Extract the lines of the items word for word, starting at the line containing "common name: Quaking aspen" and ending at the line containing "scientific name: Connochaetes taurinus", and include both of those lines.

Recorded data:
.....

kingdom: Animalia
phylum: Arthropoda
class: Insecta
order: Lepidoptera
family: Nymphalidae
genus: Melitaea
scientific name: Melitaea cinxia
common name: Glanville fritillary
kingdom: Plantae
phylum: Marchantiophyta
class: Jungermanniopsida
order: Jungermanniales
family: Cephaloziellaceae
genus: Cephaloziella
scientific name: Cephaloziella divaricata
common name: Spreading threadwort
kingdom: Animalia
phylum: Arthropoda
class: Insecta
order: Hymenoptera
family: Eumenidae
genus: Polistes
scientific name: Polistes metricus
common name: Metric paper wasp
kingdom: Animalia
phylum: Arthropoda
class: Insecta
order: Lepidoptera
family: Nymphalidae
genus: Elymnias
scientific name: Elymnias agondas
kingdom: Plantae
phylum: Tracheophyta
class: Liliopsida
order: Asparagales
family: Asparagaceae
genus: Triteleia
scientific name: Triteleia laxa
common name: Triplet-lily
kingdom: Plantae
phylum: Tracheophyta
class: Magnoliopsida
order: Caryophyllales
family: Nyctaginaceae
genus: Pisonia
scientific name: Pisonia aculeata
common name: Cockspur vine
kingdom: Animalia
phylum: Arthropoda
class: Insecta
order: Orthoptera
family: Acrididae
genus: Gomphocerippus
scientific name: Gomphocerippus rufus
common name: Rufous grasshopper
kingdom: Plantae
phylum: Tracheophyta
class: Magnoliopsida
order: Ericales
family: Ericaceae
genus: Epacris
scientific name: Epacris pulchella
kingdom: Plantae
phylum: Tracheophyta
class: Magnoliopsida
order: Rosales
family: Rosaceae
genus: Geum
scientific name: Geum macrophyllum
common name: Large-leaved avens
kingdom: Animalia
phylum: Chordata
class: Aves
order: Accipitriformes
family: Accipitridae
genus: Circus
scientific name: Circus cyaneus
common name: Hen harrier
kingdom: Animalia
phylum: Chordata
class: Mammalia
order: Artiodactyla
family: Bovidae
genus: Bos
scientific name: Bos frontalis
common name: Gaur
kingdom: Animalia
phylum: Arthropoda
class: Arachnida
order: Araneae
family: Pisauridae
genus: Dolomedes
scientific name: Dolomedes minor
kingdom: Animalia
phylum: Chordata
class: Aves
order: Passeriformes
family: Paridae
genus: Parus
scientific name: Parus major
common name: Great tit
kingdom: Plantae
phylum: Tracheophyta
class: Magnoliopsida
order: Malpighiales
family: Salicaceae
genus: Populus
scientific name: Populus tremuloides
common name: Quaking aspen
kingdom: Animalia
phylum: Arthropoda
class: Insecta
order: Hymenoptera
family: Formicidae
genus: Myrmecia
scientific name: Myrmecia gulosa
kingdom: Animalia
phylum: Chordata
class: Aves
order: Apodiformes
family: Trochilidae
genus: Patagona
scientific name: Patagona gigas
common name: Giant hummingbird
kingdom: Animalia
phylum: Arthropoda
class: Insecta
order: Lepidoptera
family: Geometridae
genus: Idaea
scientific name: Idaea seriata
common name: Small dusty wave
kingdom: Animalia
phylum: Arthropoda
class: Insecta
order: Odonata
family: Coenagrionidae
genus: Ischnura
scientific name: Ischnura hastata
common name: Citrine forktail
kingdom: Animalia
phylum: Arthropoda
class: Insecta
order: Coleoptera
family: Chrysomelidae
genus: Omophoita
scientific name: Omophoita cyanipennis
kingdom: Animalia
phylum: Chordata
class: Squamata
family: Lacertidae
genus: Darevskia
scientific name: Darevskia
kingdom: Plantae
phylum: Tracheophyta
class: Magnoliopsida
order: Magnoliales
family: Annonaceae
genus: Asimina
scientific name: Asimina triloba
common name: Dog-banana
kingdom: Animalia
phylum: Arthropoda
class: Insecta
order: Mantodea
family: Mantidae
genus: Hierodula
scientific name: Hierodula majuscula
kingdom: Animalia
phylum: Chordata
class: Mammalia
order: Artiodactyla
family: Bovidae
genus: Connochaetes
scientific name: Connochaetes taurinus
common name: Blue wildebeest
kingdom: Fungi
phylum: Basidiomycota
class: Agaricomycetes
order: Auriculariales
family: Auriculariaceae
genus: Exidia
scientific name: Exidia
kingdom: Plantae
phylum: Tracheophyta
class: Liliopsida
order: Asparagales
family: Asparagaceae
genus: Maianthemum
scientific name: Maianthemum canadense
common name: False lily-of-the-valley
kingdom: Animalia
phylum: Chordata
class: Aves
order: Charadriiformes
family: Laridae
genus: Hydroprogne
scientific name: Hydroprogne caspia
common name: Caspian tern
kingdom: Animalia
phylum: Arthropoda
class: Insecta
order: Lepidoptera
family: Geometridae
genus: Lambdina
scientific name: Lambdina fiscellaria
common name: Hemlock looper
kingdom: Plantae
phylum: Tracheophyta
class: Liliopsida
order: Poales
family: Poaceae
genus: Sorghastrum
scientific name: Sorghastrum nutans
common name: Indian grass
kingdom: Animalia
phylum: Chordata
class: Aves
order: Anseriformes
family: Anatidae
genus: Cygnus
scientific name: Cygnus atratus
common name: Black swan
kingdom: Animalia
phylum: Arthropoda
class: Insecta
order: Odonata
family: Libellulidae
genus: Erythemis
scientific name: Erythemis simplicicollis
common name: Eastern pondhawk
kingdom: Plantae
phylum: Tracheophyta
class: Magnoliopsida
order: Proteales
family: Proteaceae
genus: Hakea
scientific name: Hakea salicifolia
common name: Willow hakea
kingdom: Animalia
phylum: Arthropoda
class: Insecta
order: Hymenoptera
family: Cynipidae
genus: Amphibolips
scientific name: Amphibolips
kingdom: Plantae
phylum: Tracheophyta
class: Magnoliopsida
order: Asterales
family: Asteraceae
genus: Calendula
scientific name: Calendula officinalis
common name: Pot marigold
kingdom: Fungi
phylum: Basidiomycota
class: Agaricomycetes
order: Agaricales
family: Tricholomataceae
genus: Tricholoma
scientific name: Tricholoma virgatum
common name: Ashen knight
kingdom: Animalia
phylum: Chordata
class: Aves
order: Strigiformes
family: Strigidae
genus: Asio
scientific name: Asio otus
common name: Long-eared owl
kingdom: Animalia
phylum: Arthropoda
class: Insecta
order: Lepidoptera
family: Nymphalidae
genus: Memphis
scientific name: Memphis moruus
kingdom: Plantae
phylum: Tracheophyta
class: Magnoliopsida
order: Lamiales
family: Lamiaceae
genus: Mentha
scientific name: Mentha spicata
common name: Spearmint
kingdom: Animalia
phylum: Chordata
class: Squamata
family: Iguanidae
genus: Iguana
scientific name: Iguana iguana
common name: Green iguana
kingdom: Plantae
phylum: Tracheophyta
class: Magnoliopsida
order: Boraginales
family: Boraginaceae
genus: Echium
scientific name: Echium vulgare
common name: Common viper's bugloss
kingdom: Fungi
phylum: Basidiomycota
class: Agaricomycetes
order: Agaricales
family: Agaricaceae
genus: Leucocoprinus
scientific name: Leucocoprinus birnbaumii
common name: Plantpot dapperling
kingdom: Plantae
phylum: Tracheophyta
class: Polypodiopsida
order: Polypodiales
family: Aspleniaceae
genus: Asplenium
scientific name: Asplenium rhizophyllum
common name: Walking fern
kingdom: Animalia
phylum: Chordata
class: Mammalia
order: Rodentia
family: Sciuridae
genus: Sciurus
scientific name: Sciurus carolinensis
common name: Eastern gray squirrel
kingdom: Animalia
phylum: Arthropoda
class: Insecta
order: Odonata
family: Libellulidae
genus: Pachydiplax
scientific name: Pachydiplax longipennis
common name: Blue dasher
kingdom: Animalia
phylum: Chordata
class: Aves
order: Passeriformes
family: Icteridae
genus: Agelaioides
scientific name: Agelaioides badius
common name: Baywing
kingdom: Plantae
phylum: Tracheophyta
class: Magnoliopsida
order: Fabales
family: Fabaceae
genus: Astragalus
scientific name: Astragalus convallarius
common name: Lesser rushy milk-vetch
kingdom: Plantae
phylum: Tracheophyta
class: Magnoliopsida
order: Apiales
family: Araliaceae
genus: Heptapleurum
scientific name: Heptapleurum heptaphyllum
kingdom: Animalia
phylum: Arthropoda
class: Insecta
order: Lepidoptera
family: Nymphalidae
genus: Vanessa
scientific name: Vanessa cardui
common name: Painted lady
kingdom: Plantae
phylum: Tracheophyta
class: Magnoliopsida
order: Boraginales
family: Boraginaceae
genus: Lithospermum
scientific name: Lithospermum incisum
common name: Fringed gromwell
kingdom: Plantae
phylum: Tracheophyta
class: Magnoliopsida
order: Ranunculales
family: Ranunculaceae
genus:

.....

Response to the task:
common name: Quaking aspen
kingdom: Animalia
phylum: Arthropoda
class: Insecta
order: Hymenoptera
family: Formicidae
genus: Myrmecia
scientific name: Myrmecia gulosa
kingdom: Animalia
phylum: Chordata
class: Aves
order: Apodiformes
family: Trochilidae
genus: Patagona
scientific name: Patagona gigas
common name: Giant hummingbird
kingdom: Animalia
phylum: Arthropoda
class: Insecta
order: Lepidoptera
family: Geometridae
genus: Idaea
scientific name: Idaea seriata
common name: Small dusty wave
kingdom: Animalia
phylum: Arthropoda
class: Insecta
order: Odonata
family: Coenagrionidae
genus: Ischnura
scientific name: Ischnura hastata
common name: Citrine forktail
kingdom: Animalia
phylum: Arthropoda
class: Insecta
order: Coleoptera
family: Chrysomelidae
genus: Omophoita
scientific name: Omophoita cyanipennis
kingdom: Animalia
phylum: Chordata
class: Squamata
family: Lacertidae
genus: Darevskia
scientific name: Darevskia
kingdom: Plantae
phylum: Tracheophyta
class: Magnoliopsida
order: Magnoliales
family: Annonaceae
genus: Asimina
scientific name: Asimina triloba
common name: Dog-banana
kingdom: Animalia
phylum: Arthropoda
class: Insecta
order: Mantodea
family: Mantidae
genus: Hierodula
scientific name: Hierodula majuscula
kingdom: Animalia
phylum: Chordata
class: Mammalia
order: Artiodactyla
family: Bovidae
genus: Connochaetes
scientific name: Connochaetes taurinus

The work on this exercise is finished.